*** INFORMATION SHOWN ***
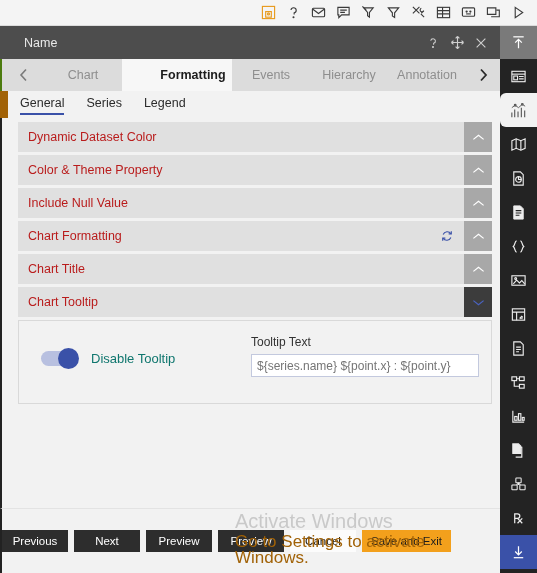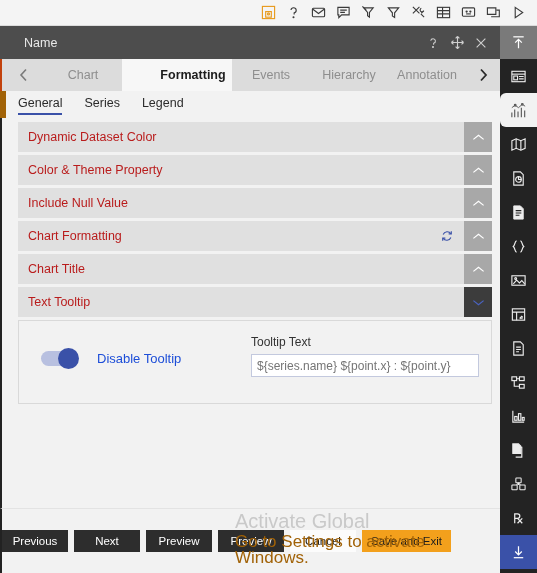--- a/index.html
+++ b/index.html
@@ -67,7 +67,7 @@
     width: 500px; height: 32px;
     background: #dcdcdc;
     display: flex; align-items: stretch;
-    border-left: 2px solid #c2410c;
+    border-left: 2px solid #4d7c0f;
   }
   .tabstrip .arrow {
     width: 42px;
*** End of INFORMATION SHOWN ***
Once the pictures are removed, write out all of the entries above exactly.

--- a/index.html
+++ b/index.html
@@ -67,7 +67,7 @@
     width: 500px; height: 32px;
     background: #dcdcdc;
     display: flex; align-items: stretch;
-    border-left: 2px solid #c2410c;
+    border-left: 2px solid #4d7c0f;
   }
   .tabstrip .arrow {
     width: 42px;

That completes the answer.